An Ottawa-based group that offers professional women in the building world opportunities to meet up and possibly forge business relationships is taking off in a fashion unexpected by its founders.
“We hoped it would go really far and get large but we didn’t see this happening. We hit the ground running,” says Kristen Buter, co-founder of City BuildHERS.
The idea behind City BuildHERS is to connect women in a wide range of fields such as construction, architecture, engineering and real estate property management and development.
“There are other (support) groups that just have female engineers, or just female general contractors. We want women from every sector…in the same room,” says Buter.
The organization was founded last year and has seen “an overwhelming response” from women in many sectors of the building industry.
“We’ve even had people asking us if this is something franchisable or if there is a chapter somewhere else. We haven’t thought that far ahead,” says Buter.
Buter, vice-president of property management at Mastercraft Starwood Canada, and co-founder Jennifer Cross, business development manager of MARANT Construction Limited, say the event-driven organization has seen brisk ticket sales to various presentations, including one by the women-led prime consultants of the Parliament Buildings’ Centre Block rehabilitation.
“We (women) had a lot of the trades working on the project, engineers, interior designers, architects and we had buyers as well.”
Tickets are expected to sell out for another presentation in November that profiles the women who are leading prime consultants in charge of The Ottawa Hospital redevelopment, she says.
City BuildHERS is a response to a pressing need. The building industry has always offered men opportunities to share ideas and do business together but women have largely been left on the sidelines, Buter says.

#### Data excerpts:
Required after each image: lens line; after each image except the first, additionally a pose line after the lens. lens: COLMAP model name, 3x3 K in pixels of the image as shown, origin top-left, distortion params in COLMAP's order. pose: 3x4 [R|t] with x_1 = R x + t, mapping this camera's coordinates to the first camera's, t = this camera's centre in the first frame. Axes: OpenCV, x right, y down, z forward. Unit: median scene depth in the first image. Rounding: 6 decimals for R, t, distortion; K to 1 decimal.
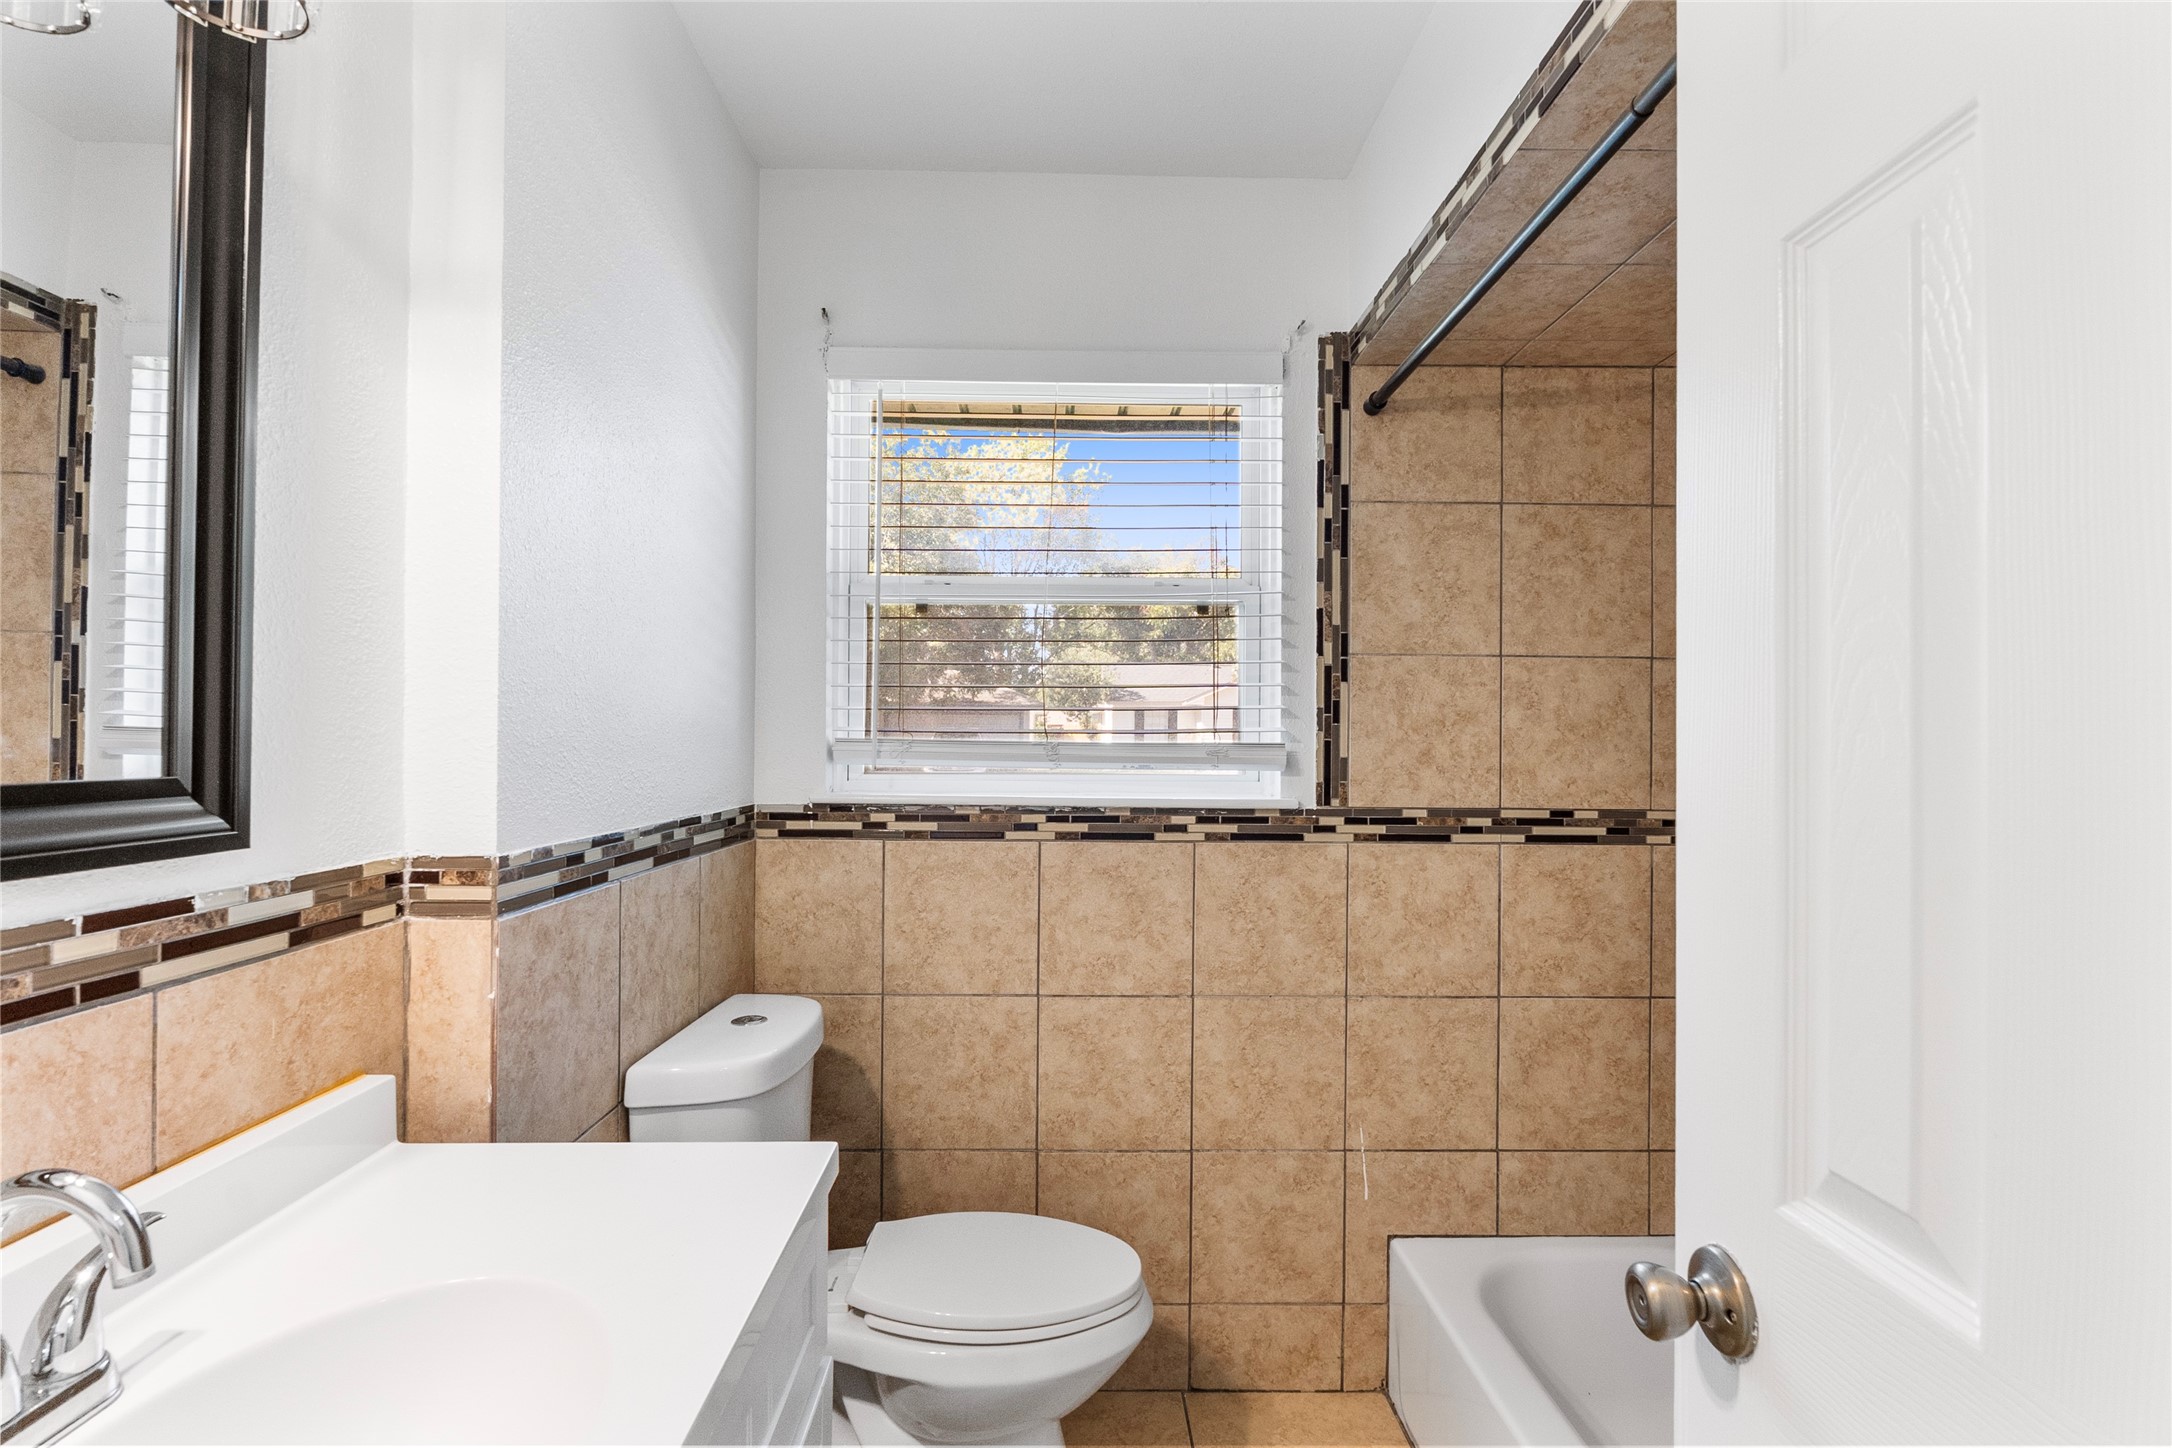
* * *
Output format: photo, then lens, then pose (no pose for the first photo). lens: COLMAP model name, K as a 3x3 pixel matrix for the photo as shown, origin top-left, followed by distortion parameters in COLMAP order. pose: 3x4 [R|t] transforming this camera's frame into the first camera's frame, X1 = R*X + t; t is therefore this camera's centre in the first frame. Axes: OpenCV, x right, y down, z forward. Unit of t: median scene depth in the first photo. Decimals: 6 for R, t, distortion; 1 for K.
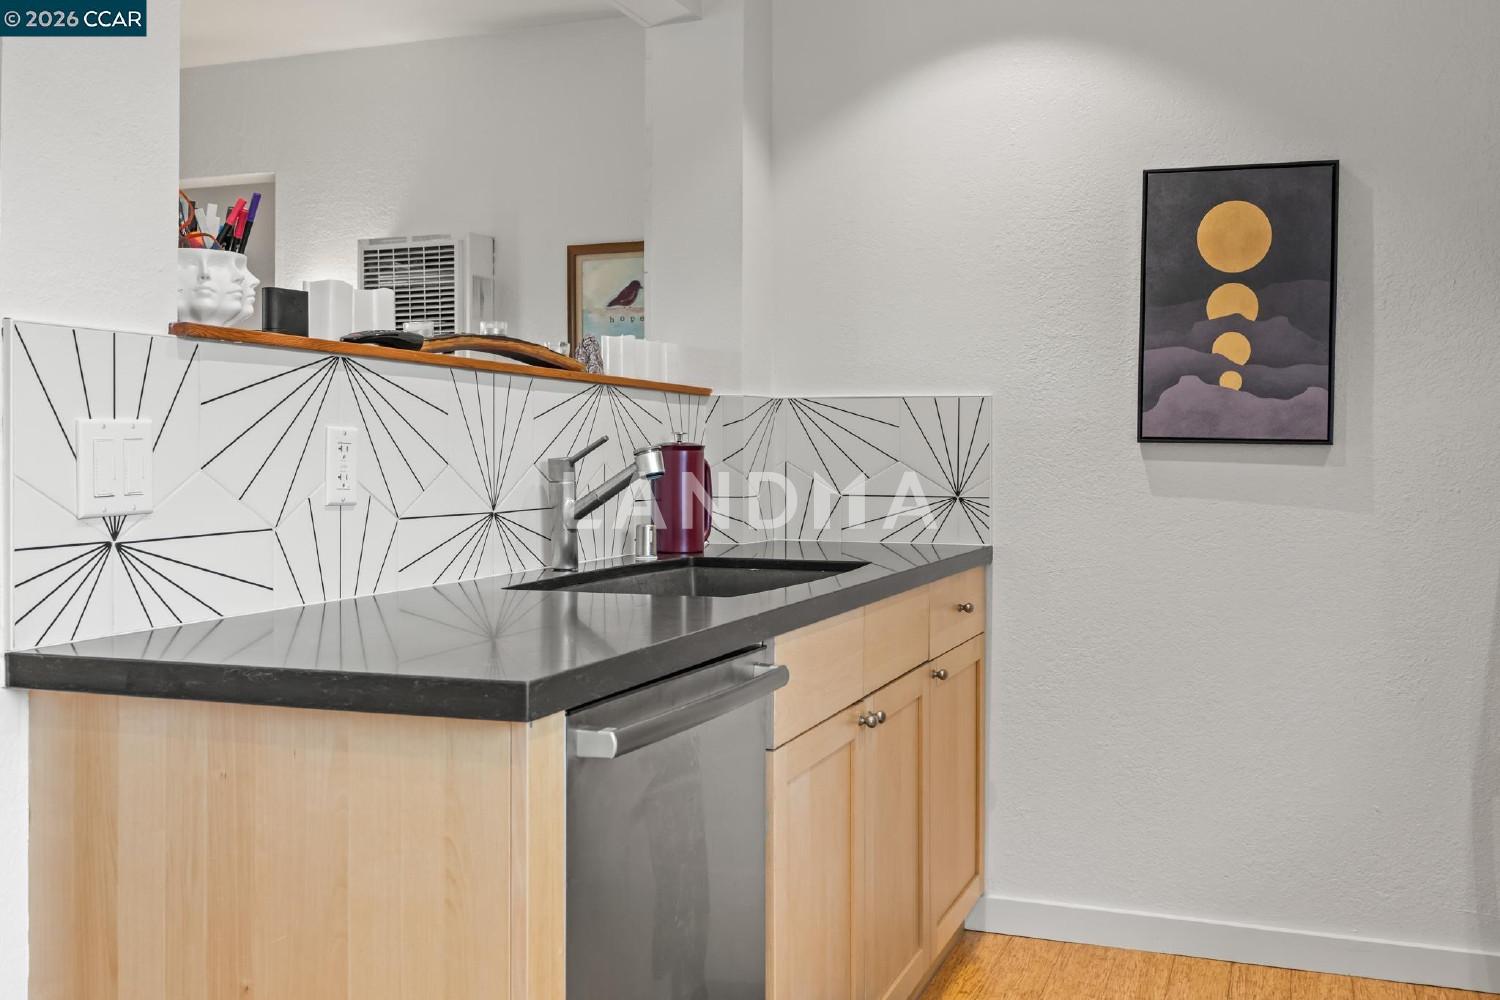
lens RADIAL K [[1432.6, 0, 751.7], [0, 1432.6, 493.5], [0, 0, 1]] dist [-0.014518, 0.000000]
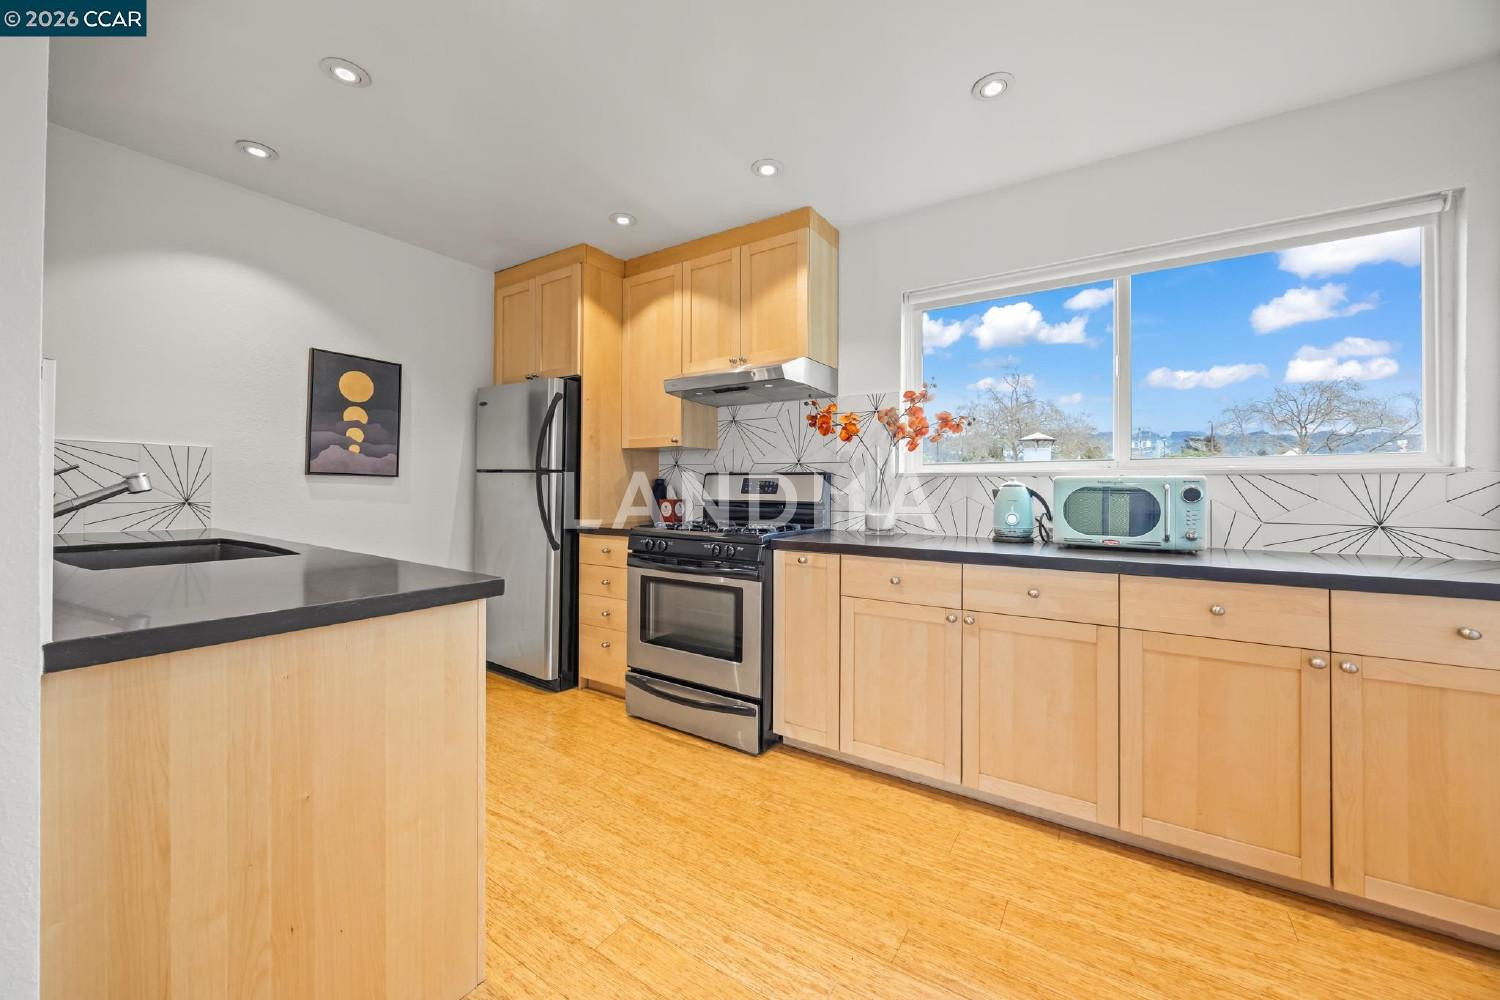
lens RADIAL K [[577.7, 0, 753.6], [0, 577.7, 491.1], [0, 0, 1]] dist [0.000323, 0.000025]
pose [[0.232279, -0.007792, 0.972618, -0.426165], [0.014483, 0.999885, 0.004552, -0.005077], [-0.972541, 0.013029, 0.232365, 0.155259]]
---
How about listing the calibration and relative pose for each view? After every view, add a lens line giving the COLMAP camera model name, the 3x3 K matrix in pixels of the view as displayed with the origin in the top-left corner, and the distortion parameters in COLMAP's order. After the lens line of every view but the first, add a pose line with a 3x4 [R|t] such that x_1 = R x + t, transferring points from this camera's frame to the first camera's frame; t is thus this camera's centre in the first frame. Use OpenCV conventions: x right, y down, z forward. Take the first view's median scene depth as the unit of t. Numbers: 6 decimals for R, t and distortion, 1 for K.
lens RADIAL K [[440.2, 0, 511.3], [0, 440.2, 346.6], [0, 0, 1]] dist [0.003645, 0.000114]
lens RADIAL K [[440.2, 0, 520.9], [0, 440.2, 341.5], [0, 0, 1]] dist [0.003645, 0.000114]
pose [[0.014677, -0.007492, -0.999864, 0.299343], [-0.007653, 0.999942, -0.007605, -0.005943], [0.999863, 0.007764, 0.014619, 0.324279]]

#### Problems and tasks:
- a) Reproduce the City BuildHERS article word for word, from "The idea behind" down to "the building industry.".
- b) Write the next part of the City BuildHERS article, picking up after its final sentence.
The material has no connection to the article about City BuildHERS.

#### Expected results:
- a)
The idea behind City BuildHERS is to connect women in a wide range of fields such as construction, architecture, engineering and real estate property management and development.
“There are other (support) groups that just have female engineers, or just female general contractors. We want women from every sector…in the same room,” says Buter.
The organization was founded last year and has seen “an overwhelming response” from women in many sectors of the building industry.

- b)
A financial planner who moved into construction, she currently works with Mastercraft Starwood on many new build highrises.
She says many women in highly responsible positions in building fields have stressful jobs that carry over to home life where they are moms raising children, caring for husbands and sometimes even elderly parents.
“It is a full separate job that usually gets overlooked.”
How to deal with the pressures and stress of daily life are among the topics City BuildHERS will raise as it continues to grow.
At a recent event on heart health, which it hosted in partnership with the University of Ottawa Heart Institute Foundation, City BuildHERS received an “overwhelming” response from the women in the industry in and around Ottawa.
While ticket sales are a major source of revenue for the organization, Buter says the initiative also gets support from sponsors ranging from a major developer to smaller contractors and suppliers in Ottawa.
Further support will come next year when the two co-founders will sell memberships to the organization. Those memberships will include a number of benefits such as a directory of women in the industry.